TEXTE DE L'EXERCICE>
- - - - -

Masseduction
St. Vincent
Ce qui est bien avec Annie Clark, c’est que chacun de ses albums nous permet de lui broder une nouvelle déclaration d’amour. Nous avons beau être conscients du danger, admettre que cette femme-là est un piège-à-cœur, un prototype d’androïde implanté parmi la foule pour mener les terriens à leur perte mais la chose maîtrise tellement sa trajectoire que nous sommes une fois de plus contraints de nous incliner.
Annie place ses pions avec une précision chirurgicale. De ses visuels à sa ligne de guitares, de ses chorégraphies minimalistes aux particules qu’elle laisse filtrer en interview, elle progresse à son rythme en réservant ses effets de surprise. Après la prêtresse diaphane de son précédent St. Vincent, son nouveau personnage adopte une silhouette tout en vinyle et talons assassins. Poupée caméléon qui joue de la carotte et du bâton, Clark modèle sa musique à son image, à la fois accessible et ambigüe, féroce et sensible.
Etape supplémentaire dans sa conquête du monde, elle attaque cette fois la pop de front, ses ongles laqués plantés directement dans l’aorte. Couleurs acidulées côté vitrine, Jack Antonoff à la production de titres choisis (on lui doit l'incroyable Melodrama de Lorde sorti il y a quelques mois) et surtout, du tube. Des grosses mélodies qui se siphonnent goutte à goutte dans notre cerveau au point de les marmonner à la photocopieuse en fonction de notre humeur (« Sugarboy », « Los Ageless » ou l’impeccable single « New York »). Si les talents de compositrice de Clark ont déjà été éprouvés par le passé, ils atteignent ici un niveau d’efficacité qu’il nous restait à découvrir.

- - - - -

DONNÉES FOURNIES>
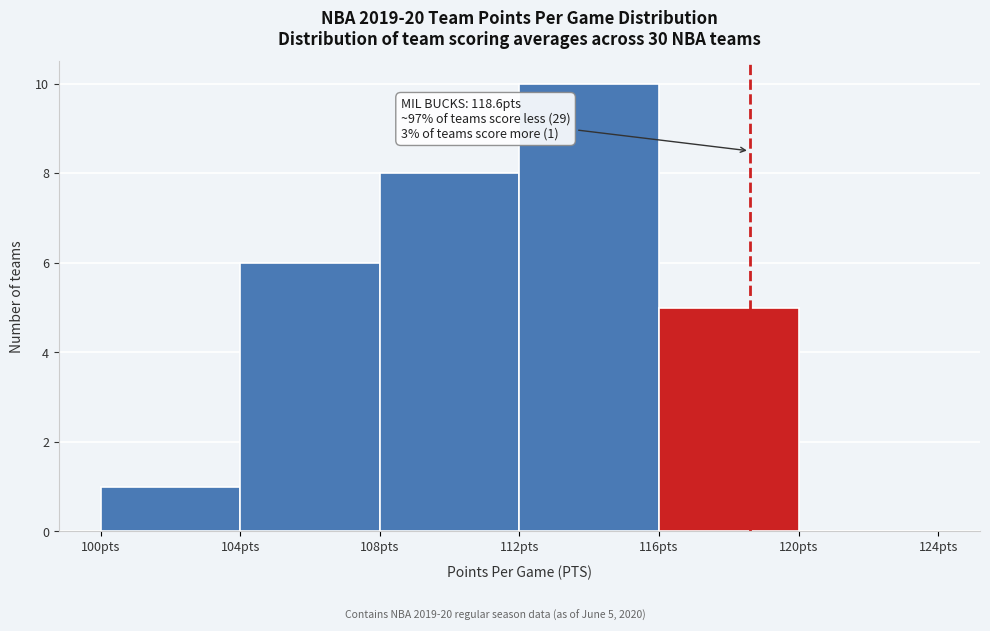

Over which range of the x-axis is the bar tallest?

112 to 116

- - - - -

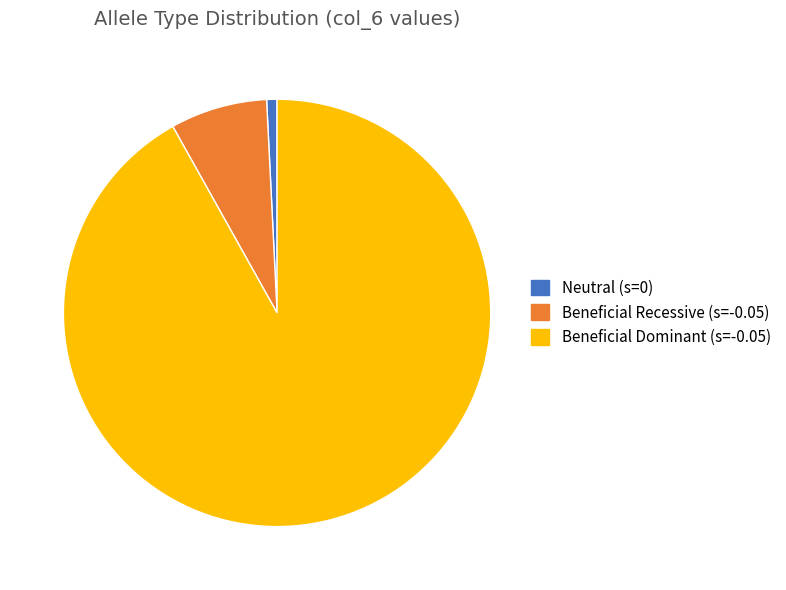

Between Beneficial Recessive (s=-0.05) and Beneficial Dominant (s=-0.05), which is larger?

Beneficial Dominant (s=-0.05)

- - - - -

CONSIGNES DE L'EXERCICE>
(A) D'après la critique de Masseduction, quel album de Lorde Jack Antonoff a-t-il produit ?
(B) Recopiez le passage de la critique de Masseduction qui va de « Annie place ses » jusqu'à « féroce et sensible. ».

CORRIGÉ DES EXERCICES>
(A) Melodrama

(B)
Annie place ses pions avec une précision chirurgicale. De ses visuels à sa ligne de guitares, de ses chorégraphies minimalistes aux particules qu’elle laisse filtrer en interview, elle progresse à son rythme en réservant ses effets de surprise. Après la prêtresse diaphane de son précédent St. Vincent, son nouveau personnage adopte une silhouette tout en vinyle et talons assassins. Poupée caméléon qui joue de la carotte et du bâton, Clark modèle sa musique à son image, à la fois accessible et ambigüe, féroce et sensible.